Dataset excerpts:
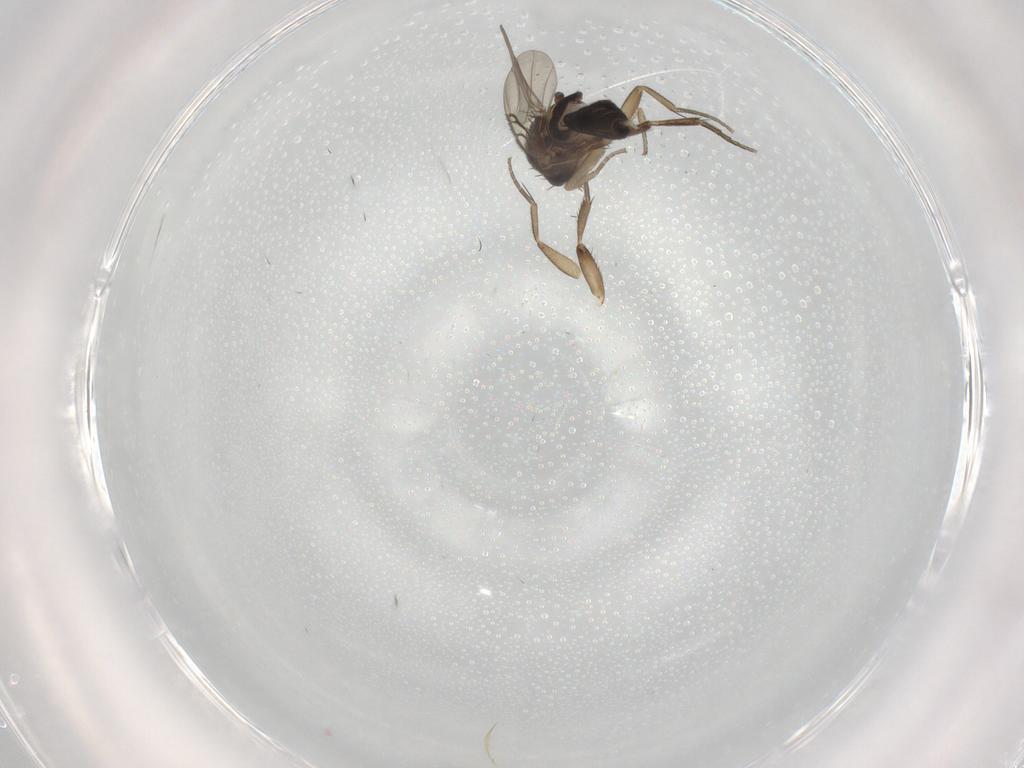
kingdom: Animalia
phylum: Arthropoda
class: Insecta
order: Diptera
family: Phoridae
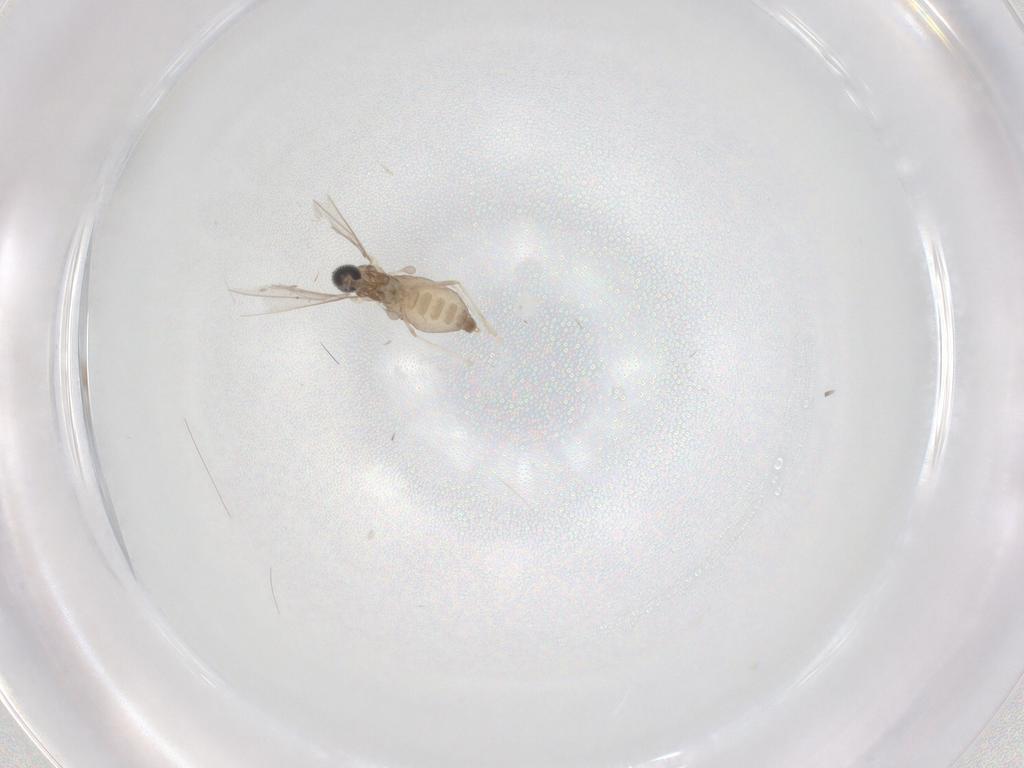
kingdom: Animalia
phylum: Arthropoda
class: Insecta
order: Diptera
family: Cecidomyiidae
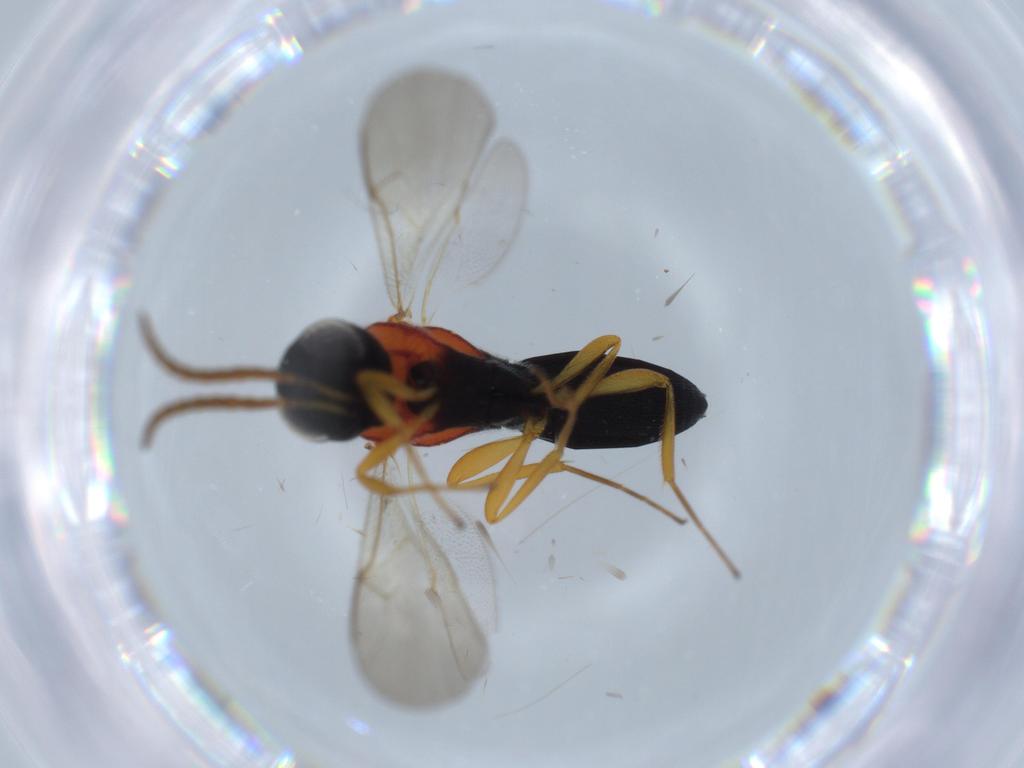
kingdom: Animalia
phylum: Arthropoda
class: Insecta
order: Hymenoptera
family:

* [Stated goal] Copy every line of the material above word for word, leaving out the pictures.

* [Solution below]
kingdom: Animalia
phylum: Arthropoda
class: Insecta
order: Diptera
family: Phoridae
kingdom: Animalia
phylum: Arthropoda
class: Insecta
order: Diptera
family: Cecidomyiidae
kingdom: Animalia
phylum: Arthropoda
class: Insecta
order: Hymenoptera
family:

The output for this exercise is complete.